Fareed Zakaria
Their country, home to one of the greatest and most ancient civilizations in the world, long a leader in science and technology, was largely isolated from the great wave of military and technological advancement that began in the West in the 16th century. It was late coming to the powerful economic gains that began with the industrial revolution in the 18th century. It was dominated by outside powers during the 19th century.
And for the last century — when this Chinese couple's parents and grandparents were alive — China suffered through a collapsing Qing dynasty, civil wars, a brutal occupation by Japan, a prolonged battle between the forces of Chiang Kai Shek and Mao Zedong.
Mao won that struggle but then plunged the country into 30 years of highly charged, revolutionary experiments, from the Great Leap Forward to the Cultural Revolution, all of which failed.
By the late 1970s, China was an exhausted, impoverished, isolated country, with a revolutionary regime whose Red China cause had lost any global relevance. This Chinese couple's parents were among the poorest people in the world, with the fewest options.
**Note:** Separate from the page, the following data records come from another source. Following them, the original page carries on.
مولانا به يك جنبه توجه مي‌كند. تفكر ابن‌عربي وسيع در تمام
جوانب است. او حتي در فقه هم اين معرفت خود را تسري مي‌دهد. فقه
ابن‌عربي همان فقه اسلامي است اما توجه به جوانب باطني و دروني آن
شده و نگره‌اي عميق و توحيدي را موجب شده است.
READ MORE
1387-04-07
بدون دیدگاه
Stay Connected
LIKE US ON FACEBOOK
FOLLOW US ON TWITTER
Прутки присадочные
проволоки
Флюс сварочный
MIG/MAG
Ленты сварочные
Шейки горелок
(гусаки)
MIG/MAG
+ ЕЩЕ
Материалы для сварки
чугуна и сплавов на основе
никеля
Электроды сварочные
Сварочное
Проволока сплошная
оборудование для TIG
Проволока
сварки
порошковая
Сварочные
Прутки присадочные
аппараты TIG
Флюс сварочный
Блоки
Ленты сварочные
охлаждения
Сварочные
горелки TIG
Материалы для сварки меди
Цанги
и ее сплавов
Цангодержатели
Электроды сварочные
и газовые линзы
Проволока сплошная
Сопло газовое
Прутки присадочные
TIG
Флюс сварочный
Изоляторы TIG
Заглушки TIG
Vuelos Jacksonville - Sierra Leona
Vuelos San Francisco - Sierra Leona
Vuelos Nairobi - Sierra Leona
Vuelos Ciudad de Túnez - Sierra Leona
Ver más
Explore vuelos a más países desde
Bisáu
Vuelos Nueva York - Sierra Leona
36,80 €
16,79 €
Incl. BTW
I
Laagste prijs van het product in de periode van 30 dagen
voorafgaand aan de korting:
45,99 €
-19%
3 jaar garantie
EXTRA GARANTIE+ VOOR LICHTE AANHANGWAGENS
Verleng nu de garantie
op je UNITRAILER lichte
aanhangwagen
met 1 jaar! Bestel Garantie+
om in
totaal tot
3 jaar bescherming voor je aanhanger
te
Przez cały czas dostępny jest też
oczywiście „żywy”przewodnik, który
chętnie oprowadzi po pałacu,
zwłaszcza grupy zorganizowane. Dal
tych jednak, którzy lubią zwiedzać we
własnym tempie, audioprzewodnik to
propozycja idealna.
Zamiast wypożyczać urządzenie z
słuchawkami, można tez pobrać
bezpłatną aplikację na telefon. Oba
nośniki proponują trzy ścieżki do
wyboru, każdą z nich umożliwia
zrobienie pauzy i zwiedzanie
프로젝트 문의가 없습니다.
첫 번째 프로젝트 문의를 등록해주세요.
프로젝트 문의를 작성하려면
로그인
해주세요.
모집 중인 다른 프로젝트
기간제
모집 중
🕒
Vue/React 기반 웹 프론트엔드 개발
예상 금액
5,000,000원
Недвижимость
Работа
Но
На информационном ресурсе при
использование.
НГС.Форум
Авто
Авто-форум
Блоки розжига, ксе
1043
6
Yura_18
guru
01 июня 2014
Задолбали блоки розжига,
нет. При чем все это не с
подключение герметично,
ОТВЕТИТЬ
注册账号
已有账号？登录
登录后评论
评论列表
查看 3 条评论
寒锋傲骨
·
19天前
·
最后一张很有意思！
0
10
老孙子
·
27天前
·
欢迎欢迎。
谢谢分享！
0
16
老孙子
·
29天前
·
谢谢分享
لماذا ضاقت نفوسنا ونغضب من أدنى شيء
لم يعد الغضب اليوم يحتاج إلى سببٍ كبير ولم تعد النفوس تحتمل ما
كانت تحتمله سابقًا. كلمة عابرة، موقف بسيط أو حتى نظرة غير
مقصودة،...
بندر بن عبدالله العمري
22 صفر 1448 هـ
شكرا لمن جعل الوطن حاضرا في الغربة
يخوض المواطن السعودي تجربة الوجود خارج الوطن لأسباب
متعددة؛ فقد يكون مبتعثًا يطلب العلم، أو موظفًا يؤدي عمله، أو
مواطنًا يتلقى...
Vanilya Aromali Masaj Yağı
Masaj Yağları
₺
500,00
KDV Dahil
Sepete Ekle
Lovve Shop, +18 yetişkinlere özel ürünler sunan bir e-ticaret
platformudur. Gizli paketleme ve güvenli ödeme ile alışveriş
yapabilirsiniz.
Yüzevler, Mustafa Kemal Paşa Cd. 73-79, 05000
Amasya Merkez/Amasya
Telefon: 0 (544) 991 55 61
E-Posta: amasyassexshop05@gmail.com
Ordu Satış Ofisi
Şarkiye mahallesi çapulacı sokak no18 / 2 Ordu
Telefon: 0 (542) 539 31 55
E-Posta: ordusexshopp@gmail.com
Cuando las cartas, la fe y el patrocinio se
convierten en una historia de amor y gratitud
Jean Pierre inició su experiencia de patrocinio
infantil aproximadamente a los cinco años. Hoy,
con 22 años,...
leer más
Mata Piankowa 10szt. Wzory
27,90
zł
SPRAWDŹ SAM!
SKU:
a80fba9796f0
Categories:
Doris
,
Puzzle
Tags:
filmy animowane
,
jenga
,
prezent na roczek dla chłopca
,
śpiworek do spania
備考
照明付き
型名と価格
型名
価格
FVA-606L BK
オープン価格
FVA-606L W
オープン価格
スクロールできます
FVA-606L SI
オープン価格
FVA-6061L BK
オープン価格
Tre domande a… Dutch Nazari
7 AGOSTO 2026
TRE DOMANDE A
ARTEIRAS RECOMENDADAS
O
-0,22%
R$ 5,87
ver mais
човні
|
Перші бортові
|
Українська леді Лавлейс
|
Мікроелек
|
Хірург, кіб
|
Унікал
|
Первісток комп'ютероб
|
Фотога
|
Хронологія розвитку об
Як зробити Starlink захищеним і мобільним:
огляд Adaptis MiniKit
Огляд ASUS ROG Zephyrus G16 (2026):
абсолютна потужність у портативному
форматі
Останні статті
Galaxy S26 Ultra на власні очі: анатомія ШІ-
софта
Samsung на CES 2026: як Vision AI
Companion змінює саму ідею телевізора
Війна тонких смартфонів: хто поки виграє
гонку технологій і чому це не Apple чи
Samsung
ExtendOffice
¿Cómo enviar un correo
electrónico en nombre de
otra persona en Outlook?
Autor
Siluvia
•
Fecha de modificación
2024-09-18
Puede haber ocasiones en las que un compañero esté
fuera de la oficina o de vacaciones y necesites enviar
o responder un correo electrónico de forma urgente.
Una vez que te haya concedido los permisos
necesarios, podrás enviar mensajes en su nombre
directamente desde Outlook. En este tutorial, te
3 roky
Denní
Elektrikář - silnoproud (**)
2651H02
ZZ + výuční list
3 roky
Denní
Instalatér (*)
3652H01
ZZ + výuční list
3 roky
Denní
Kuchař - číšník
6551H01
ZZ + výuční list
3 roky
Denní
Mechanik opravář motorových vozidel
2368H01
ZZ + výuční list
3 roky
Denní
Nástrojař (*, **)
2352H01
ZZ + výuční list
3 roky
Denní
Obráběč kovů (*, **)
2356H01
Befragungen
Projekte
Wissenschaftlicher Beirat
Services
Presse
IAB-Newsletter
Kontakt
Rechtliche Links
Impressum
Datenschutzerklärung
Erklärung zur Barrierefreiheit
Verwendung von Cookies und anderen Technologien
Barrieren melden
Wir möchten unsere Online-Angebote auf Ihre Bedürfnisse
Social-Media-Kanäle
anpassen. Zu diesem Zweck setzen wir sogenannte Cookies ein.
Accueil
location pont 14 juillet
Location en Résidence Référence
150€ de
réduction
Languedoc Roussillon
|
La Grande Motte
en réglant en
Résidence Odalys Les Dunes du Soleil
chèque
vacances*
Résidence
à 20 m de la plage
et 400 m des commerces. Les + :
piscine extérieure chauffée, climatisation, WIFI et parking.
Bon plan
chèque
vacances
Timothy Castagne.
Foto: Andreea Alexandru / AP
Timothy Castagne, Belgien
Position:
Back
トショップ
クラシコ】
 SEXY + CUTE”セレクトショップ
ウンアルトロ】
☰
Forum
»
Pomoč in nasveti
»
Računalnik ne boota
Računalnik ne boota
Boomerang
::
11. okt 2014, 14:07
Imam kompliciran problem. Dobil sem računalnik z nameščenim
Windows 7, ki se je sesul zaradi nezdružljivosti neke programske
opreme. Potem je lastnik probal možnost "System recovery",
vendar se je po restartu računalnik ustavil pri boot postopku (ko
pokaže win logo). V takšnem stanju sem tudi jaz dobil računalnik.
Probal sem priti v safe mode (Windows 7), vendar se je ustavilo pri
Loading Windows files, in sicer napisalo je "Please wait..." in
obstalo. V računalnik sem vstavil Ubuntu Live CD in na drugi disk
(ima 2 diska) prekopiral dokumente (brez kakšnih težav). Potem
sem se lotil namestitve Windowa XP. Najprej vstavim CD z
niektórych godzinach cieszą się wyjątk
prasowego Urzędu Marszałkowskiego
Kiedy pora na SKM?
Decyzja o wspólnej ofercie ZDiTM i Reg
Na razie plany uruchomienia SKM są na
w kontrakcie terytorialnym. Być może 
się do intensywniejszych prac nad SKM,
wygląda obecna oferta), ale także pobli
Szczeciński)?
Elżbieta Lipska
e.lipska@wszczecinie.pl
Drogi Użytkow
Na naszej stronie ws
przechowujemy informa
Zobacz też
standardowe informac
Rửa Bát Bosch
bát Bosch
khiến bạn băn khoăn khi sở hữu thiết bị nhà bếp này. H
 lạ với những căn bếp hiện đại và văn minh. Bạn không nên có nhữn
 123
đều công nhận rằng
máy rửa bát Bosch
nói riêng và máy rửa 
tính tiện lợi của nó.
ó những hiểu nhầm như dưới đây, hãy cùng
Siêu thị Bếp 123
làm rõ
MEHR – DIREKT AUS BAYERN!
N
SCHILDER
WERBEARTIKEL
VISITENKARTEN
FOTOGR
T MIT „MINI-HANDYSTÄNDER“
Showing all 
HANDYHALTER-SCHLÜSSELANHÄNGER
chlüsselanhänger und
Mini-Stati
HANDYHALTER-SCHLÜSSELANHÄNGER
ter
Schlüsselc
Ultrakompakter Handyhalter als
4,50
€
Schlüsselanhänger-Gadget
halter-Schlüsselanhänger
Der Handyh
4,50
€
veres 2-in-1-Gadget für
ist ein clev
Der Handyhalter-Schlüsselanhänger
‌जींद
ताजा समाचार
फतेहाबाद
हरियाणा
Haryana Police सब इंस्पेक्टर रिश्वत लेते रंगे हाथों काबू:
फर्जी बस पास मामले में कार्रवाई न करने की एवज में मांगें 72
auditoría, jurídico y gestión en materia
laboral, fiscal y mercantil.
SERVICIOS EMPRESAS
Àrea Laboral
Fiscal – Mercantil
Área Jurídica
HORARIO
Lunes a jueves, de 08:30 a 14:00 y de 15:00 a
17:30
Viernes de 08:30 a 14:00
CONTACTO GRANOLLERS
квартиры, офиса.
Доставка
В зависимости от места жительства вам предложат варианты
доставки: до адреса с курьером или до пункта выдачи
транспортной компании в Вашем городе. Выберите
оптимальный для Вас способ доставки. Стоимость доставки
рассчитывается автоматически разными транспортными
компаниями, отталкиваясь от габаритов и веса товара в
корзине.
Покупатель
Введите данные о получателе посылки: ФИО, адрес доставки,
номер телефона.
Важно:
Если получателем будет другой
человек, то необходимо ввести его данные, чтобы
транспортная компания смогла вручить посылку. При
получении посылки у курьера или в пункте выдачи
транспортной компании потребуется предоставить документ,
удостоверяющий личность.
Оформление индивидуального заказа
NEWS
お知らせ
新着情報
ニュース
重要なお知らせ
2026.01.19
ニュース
Then came Deng Xiaoping, the Communist Party leader who guided China from the late 1970s into the 1990s, and his policies that opened China to the markets and to the world.
They have resulted not just in peace and stability but what the economist Jeffrey Sachs has called "the most successful development story in world history." For four decades, China's economy grew at almost 10% a year. And GDP per capita has jumped more than 25-fold.
With this economic progress has come the creation of a new Chinese society, more open, more ambitious and confident of its place in the world.
It is only natural that people in China have a great measure of pride and satisfaction that can sometimes morph into overconfidence and arrogance. And when they hear criticisms of their country in the West, they may well wonder whether foreigners are just resentful of a China that has moved so fast up the ranks of nations, whether America in particular, wants to keep China in its place, so to speak.
It is a fair question. It has always been difficult for the existing superpower to find a space for an up and coming one.
But it is surely made far more difficult by China's Third Revolution: the changes that have been wrought by its now supreme leader, President Xi Jinping.
Xi has moved China towards greater repression at home, with a smaller role for free markets and stronger insistence on communist ideology in every sphere. He has also pursued a more aggressive policy abroad.
The architect of China's opening, Deng Xiaoping, spoke of the need for China to hide its strength and bide its time. But that was not simply a counsel to wait a few decades. Deng understood that China was so large, bordering so many countries with so many border disputes, that it needed to reassure the world.
Winston Churchill once said that Russia was a "riddle wrapped in a mystery inside an enigma." China, on the other hand, is a cornucopia—a vast, teeming land full of contradictions. Say anything about China, and you can find it in there — along with its opposite.
Will Xi be able to control this sprawling country and force it along the lines he wishes?
So far, he has succeeded at home. But in doing so, he is making life for that average Chinese couple less open, and their country is less admired. Xi has changed China but in a way that makes its rise on the world stage far more dangerous.